Son directeur est le fondateur de l’association les Casseurs de pub, un rassemblement de militants qui mène un combat non violent contre la publicité qu’ils accusent de défendre des valeurs basées sur l’argent, la compétition, la loi du plus fort. Les Casseurs de pub organisent des actions comme la journée sans achat, la rentrée sans marques ou la semaine sans télé.

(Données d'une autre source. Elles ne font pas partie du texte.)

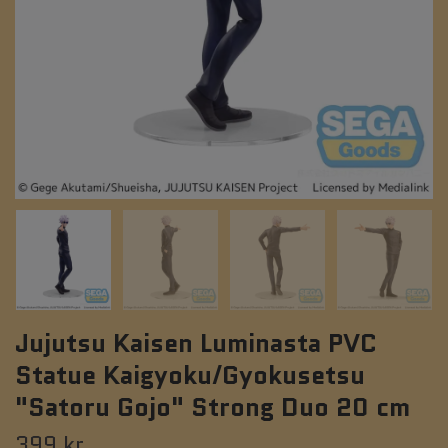
Jujutsu Kaisen Luminasta PVC
Statue Kaigyoku/Gyokusetsu
"Satoru Gojo" Strong Duo 20 cm
399 kr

Ils militent aussi pour la réduction des panneaux publicitaires dans l’espace public.

Alessandro Di Giuseppe est une autre figure de la décroissance. Activiste et comédien, il organise des happenings dans les rues commerçantes de Lille. Déguisé en grand prêtre de l’Église de la Très sainte consommation, il interpelle les passants avec des sketches loufoques contre le consumérisme. Il présente une liste aux prochaines élections municipales.

L’agriculteur bio Pierre Rabhi, le photographe Raymond Depardon, le reporter américain Chris Hedges, l’ancien président de la République tchèque Vaclav Havel, sont entre autres favorables à la décroissance.

Mais cette idée a également de nombreux détracteurs qui voit en elle un discours utopique, pessimiste, voire petit-bourgeois. Il n’y a que ceux qui ont tout qui peuvent se passer de consommer, estiment-ils.